Passage:
########################################

The present invention provides a purging device and method for improving cold start performance of a fuel cell by direct heating, in which a gas mixture of hydrogen and air is supplied to a cathode of a fuel cell stack after shutdown of a fuel cell system to generate heat by a reaction of hydrogen and air, and the generated heat is used to increase the temperature of the fuel cell stack and, at the same time, remove water from the fuel cell stack.

Claims

exact text as granted — not AI-modified
1 . A purging device for improving cold start performance of a fuel cell by direct heating, the device comprising:
 a fuel cell stack including an anode and a cathode;   a first valve provided in a hydrogen supply line for supplying hydrogen to the anode;   a second valve provided in a hydrogen discharge line connected to an outlet of the anode;   a branch line connected between a line, which connects the first valve in the hydrogen supply line and the anode, and an air supply line for supplying air to the cathode;   a third valve provided in the branch line; and   a controller for controlling the opening and closing of the first, second and third valves.   
     
     
         2 . The purging device of  claim 1 , further comprising a temperature sensor disposed in an air discharge line connected to an outlet of the cathode of the fuel cell stack.

########################################

Data below:
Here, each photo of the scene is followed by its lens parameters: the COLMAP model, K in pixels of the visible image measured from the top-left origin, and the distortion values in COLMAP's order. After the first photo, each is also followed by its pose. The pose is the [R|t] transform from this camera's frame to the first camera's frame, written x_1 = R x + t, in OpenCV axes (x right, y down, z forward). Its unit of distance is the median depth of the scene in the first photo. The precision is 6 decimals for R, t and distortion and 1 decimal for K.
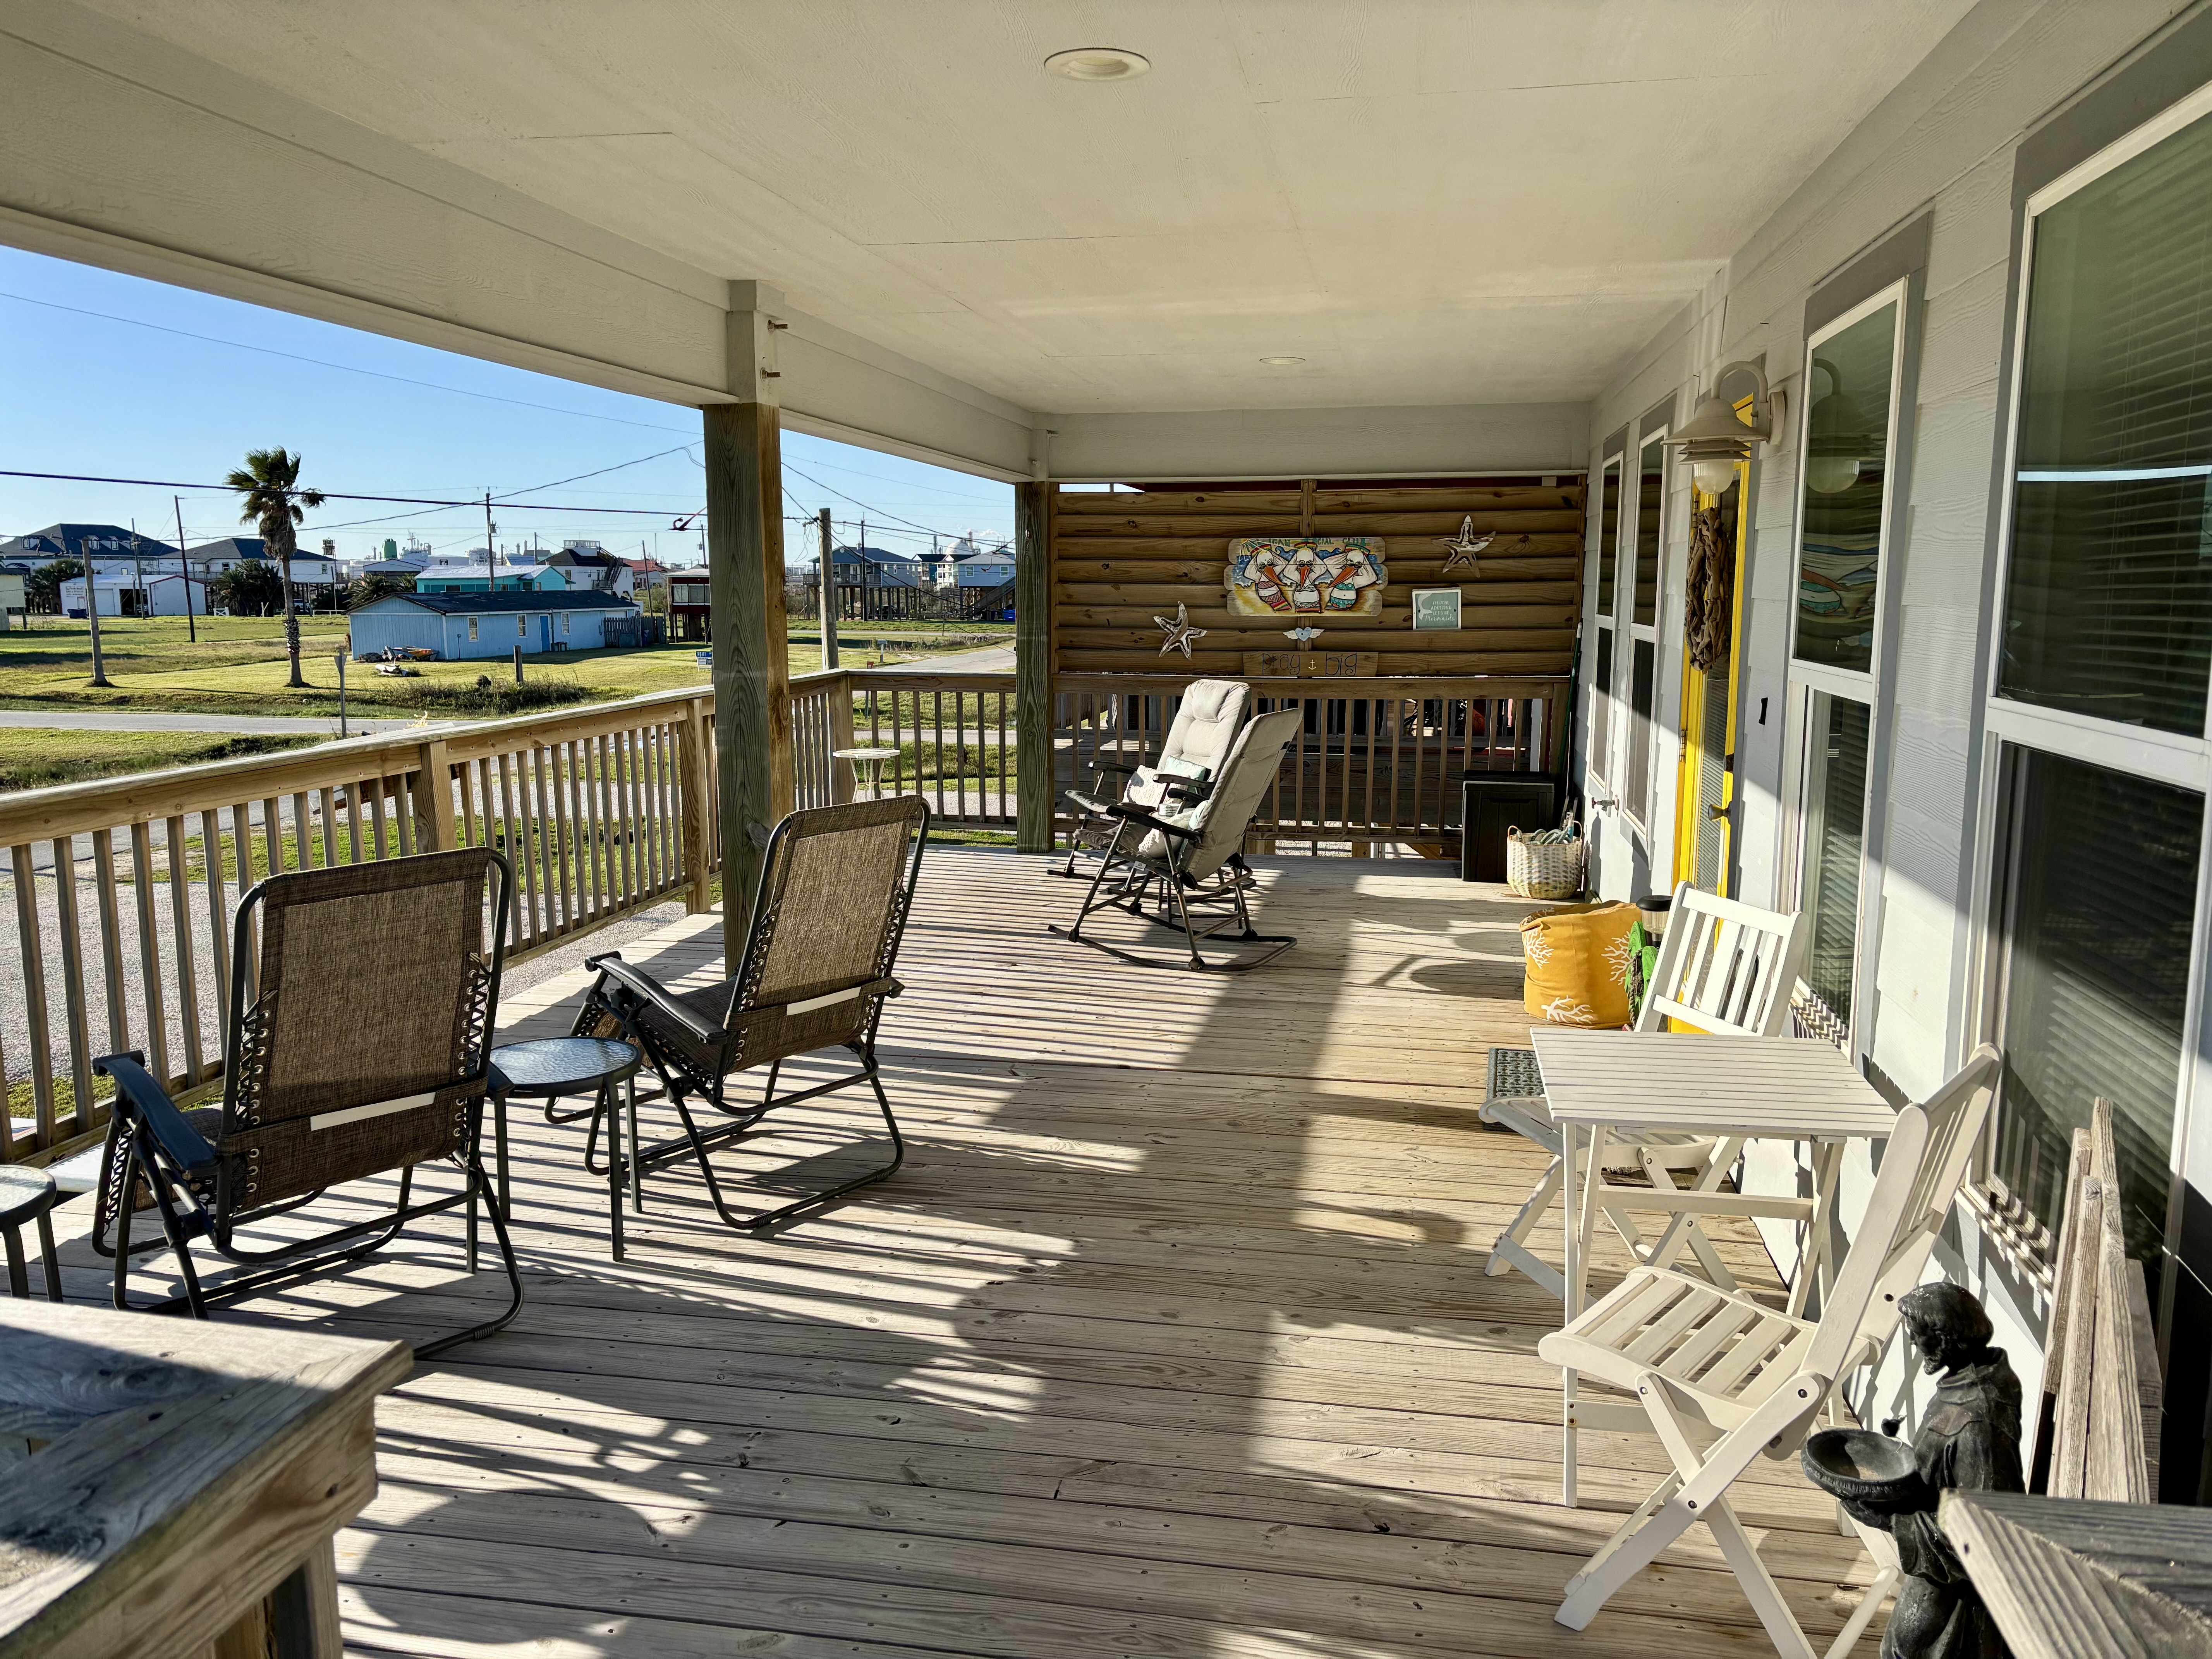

########################################

What is expected: Do the following statements agree with the fuel cell passage above? Answer yes or no for each, quoting the words from the passage that decide it. 1. After shutdown, the hydrogen and air mixture is supplied to the anode. 2. The third valve sits in the branch line. 3. Claim 2 adds a temperature sensor placed in the hydrogen discharge line.

Written response:
1. No: "a gas mixture of hydrogen and air is supplied to a cathode of a fuel cell stack after shutdown of a fuel cell system"
2. Yes: "a third valve provided in the branch line"
3. No: "a temperature sensor disposed in an air discharge line connected to an outlet of the cathode of the fuel cell stack"